Work instruction:
Images are to be dropped; everything else in the entries below must be copied exactly.

Supplied data:
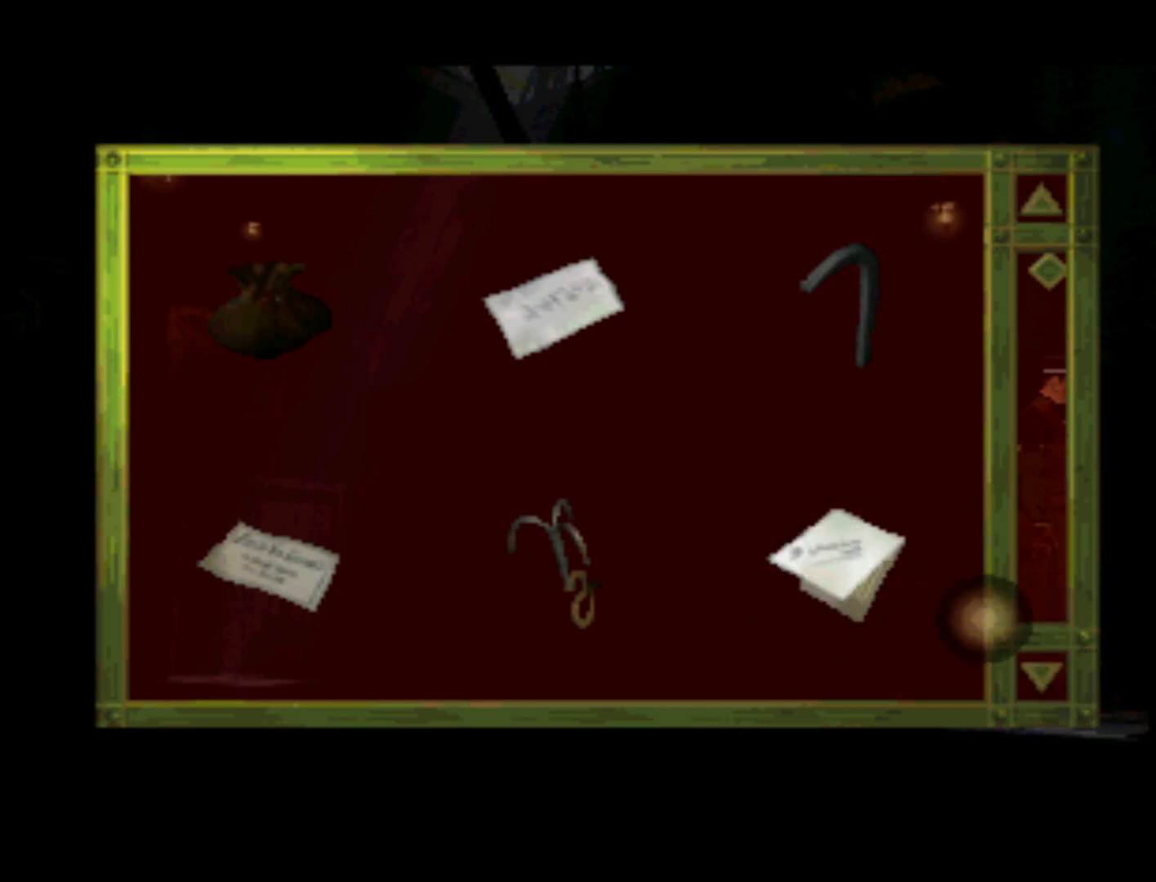
{"buttons": ["DPAD_UP", "DPAD_LEFT"], "left_stick": "center", "right_stick": "center", "events": []}
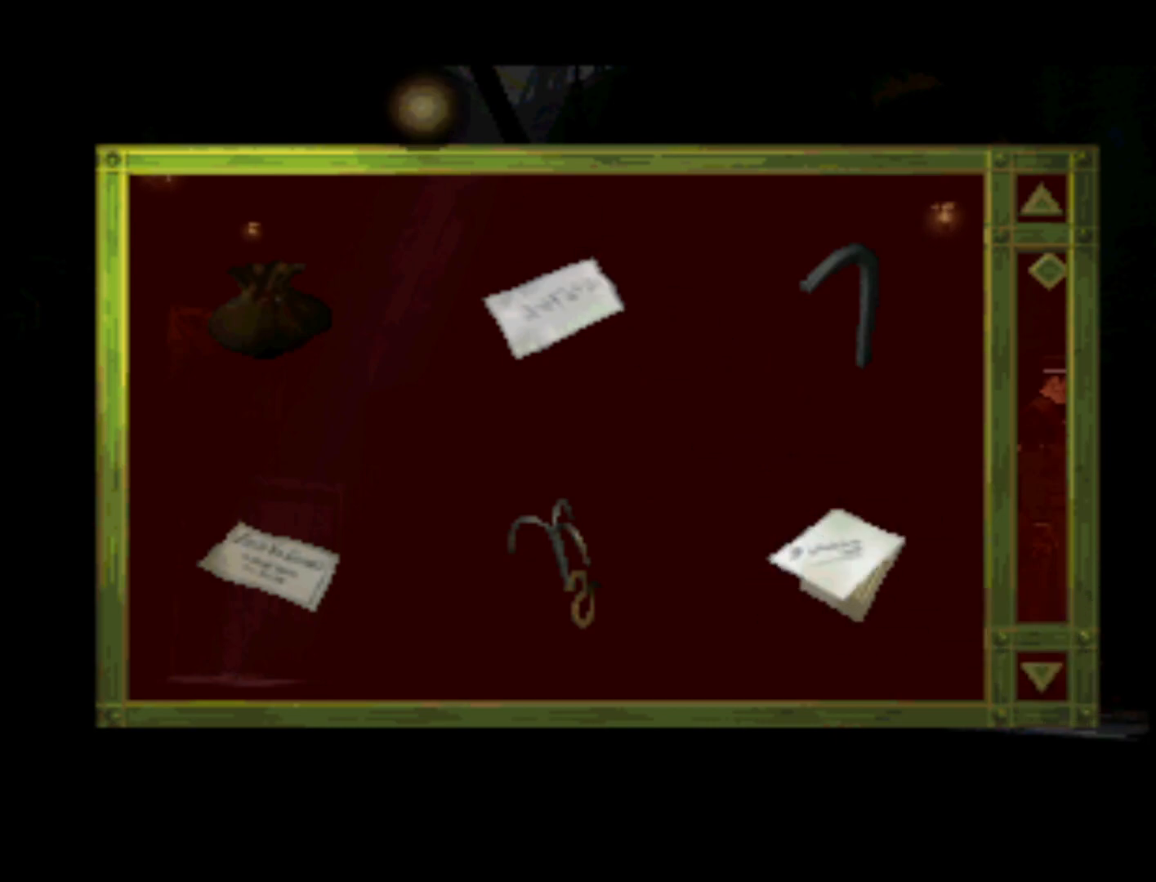
{"buttons": ["DPAD_LEFT"], "left_stick": "center", "right_stick": "center", "events": [[500, "DPAD_UP", "up"]]}
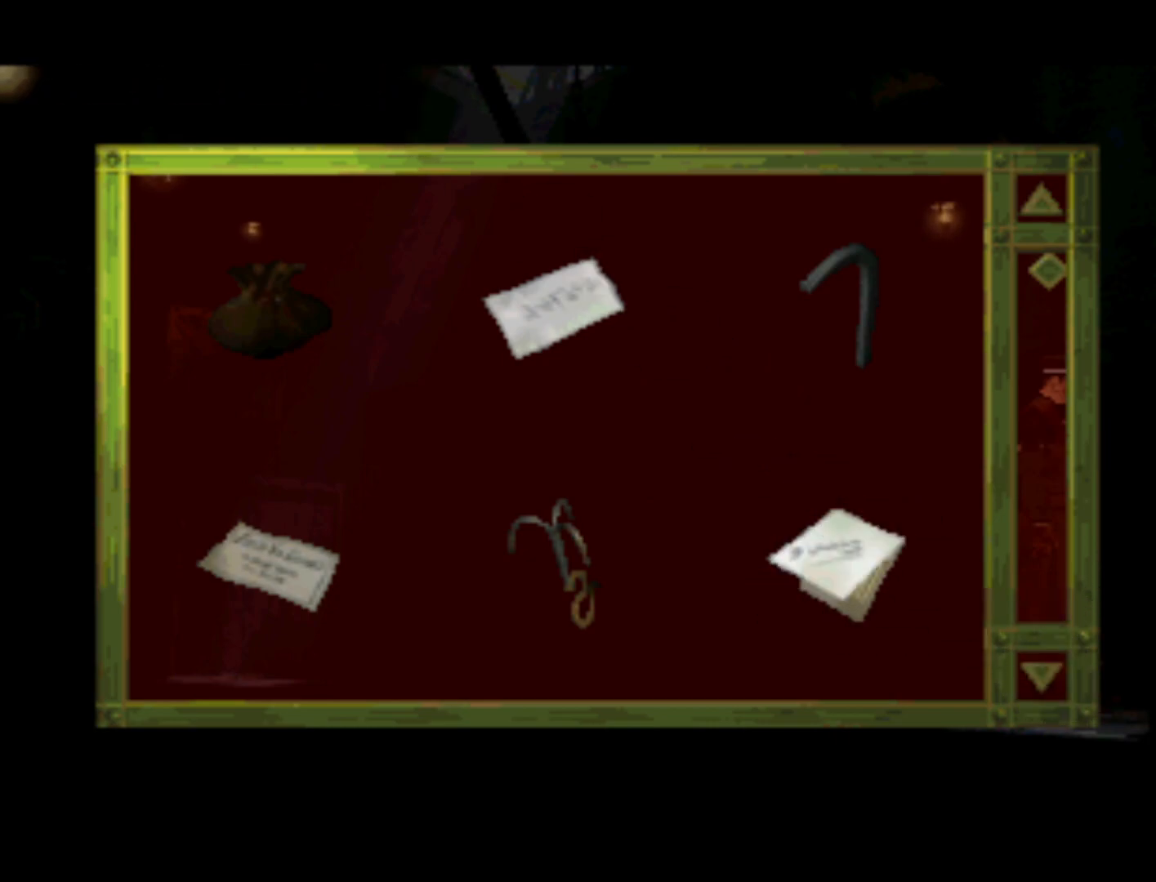
{"buttons": ["DPAD_RIGHT"], "left_stick": "center", "right_stick": "center", "events": [[67, "DPAD_LEFT", "up"], [200, "DPAD_DOWN", "down"], [467, "DPAD_RIGHT", "down"], [500, "DPAD_DOWN", "up"]]}
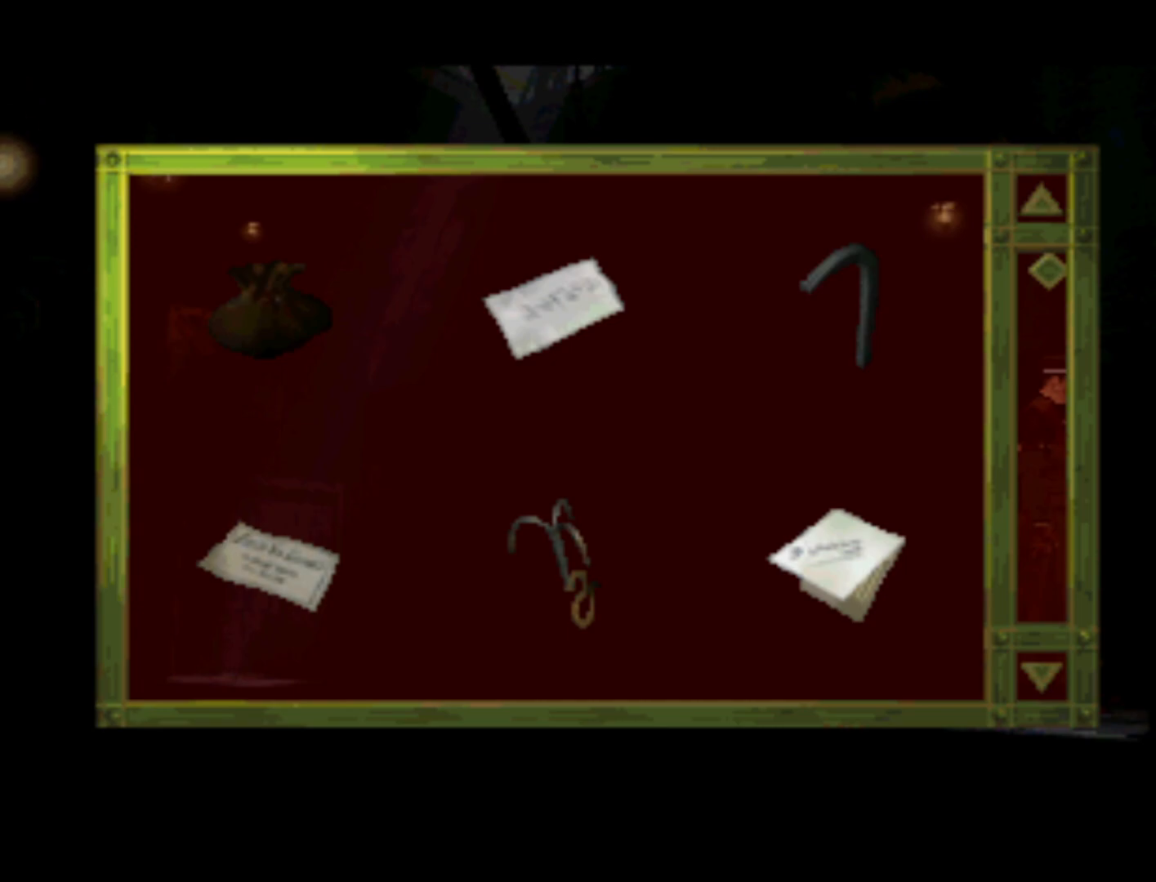
{"buttons": ["DPAD_DOWN", "DPAD_RIGHT"], "left_stick": "center", "right_stick": "center", "events": [[167, "DPAD_UP", "down"], [200, "DPAD_RIGHT", "up"], [233, "DPAD_LEFT", "down"], [367, "DPAD_UP", "up"], [400, "DPAD_DOWN", "down"], [400, "DPAD_LEFT", "up"], [433, "DPAD_RIGHT", "down"]]}
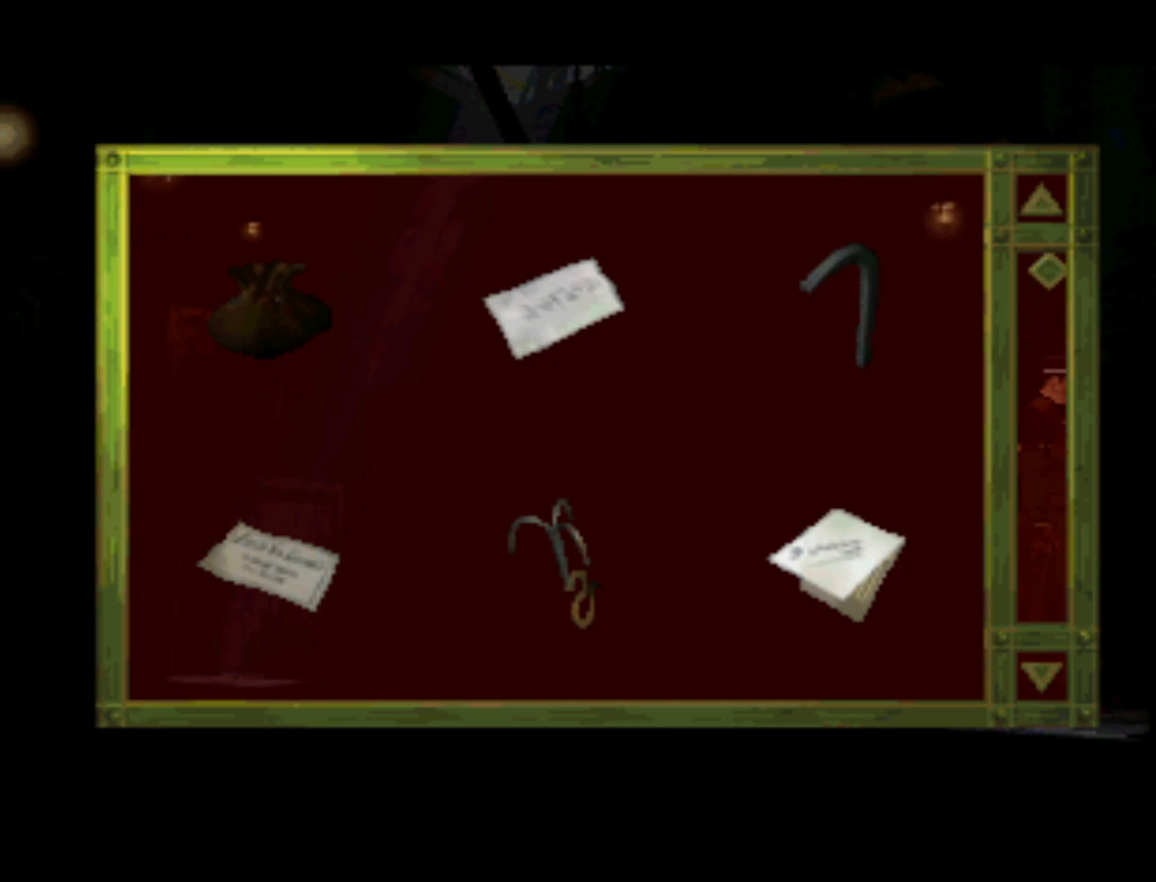
{"buttons": ["DPAD_RIGHT"], "left_stick": "center", "right_stick": "center", "events": [[67, "DPAD_DOWN", "up"]]}
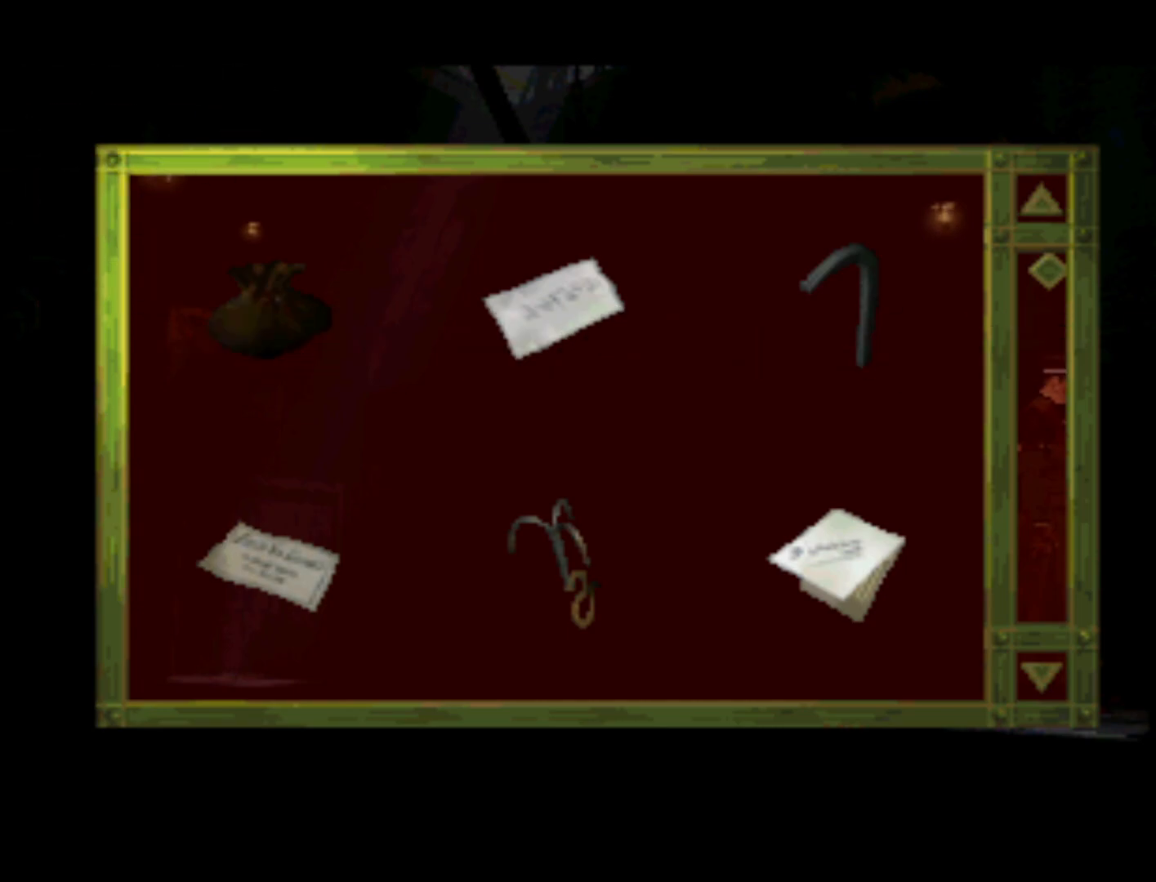
{"buttons": [], "left_stick": "center", "right_stick": "center", "events": [[33, "DPAD_RIGHT", "up"], [200, "CROSS", "down"], [333, "CROSS", "up"]]}
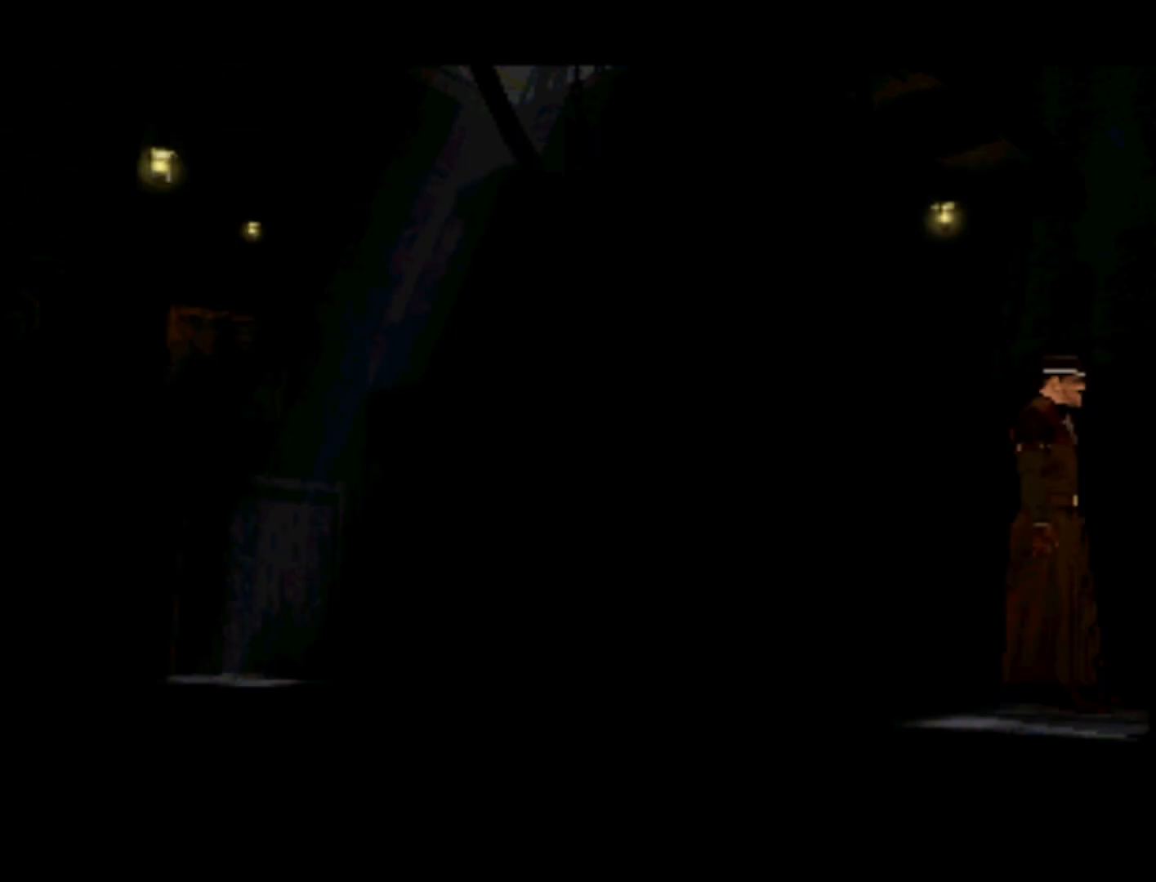
{"buttons": [], "left_stick": "center", "right_stick": "center", "events": []}
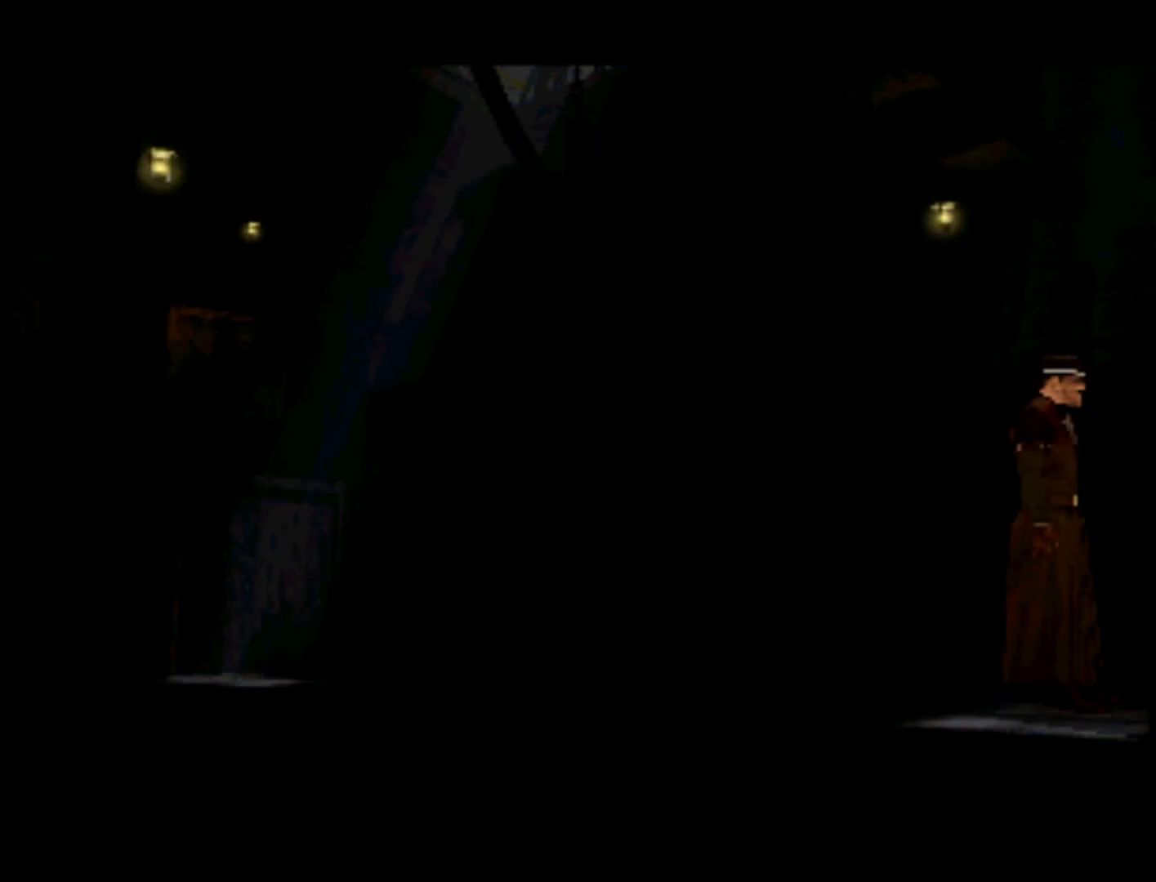
{"buttons": ["DPAD_LEFT"], "left_stick": "center", "right_stick": "center", "events": [[200, "DPAD_DOWN", "down"], [233, "DPAD_LEFT", "down"], [367, "DPAD_DOWN", "up"]]}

Result of the exercise:
{"buttons": ["DPAD_UP", "DPAD_LEFT"], "left_stick": "center", "right_stick": "center", "events": []}
{"buttons": ["DPAD_LEFT"], "left_stick": "center", "right_stick": "center", "events": [[500, "DPAD_UP", "up"]]}
{"buttons": ["DPAD_RIGHT"], "left_stick": "center", "right_stick": "center", "events": [[67, "DPAD_LEFT", "up"], [200, "DPAD_DOWN", "down"], [467, "DPAD_RIGHT", "down"], [500, "DPAD_DOWN", "up"]]}
{"buttons": ["DPAD_DOWN", "DPAD_RIGHT"], "left_stick": "center", "right_stick": "center", "events": [[167, "DPAD_UP", "down"], [200, "DPAD_RIGHT", "up"], [233, "DPAD_LEFT", "down"], [367, "DPAD_UP", "up"], [400, "DPAD_DOWN", "down"], [400, "DPAD_LEFT", "up"], [433, "DPAD_RIGHT", "down"]]}
{"buttons": ["DPAD_RIGHT"], "left_stick": "center", "right_stick": "center", "events": [[67, "DPAD_DOWN", "up"]]}
{"buttons": [], "left_stick": "center", "right_stick": "center", "events": [[33, "DPAD_RIGHT", "up"], [200, "CROSS", "down"], [333, "CROSS", "up"]]}
{"buttons": [], "left_stick": "center", "right_stick": "center", "events": []}
{"buttons": ["DPAD_LEFT"], "left_stick": "center", "right_stick": "center", "events": [[200, "DPAD_DOWN", "down"], [233, "DPAD_LEFT", "down"], [367, "DPAD_DOWN", "up"]]}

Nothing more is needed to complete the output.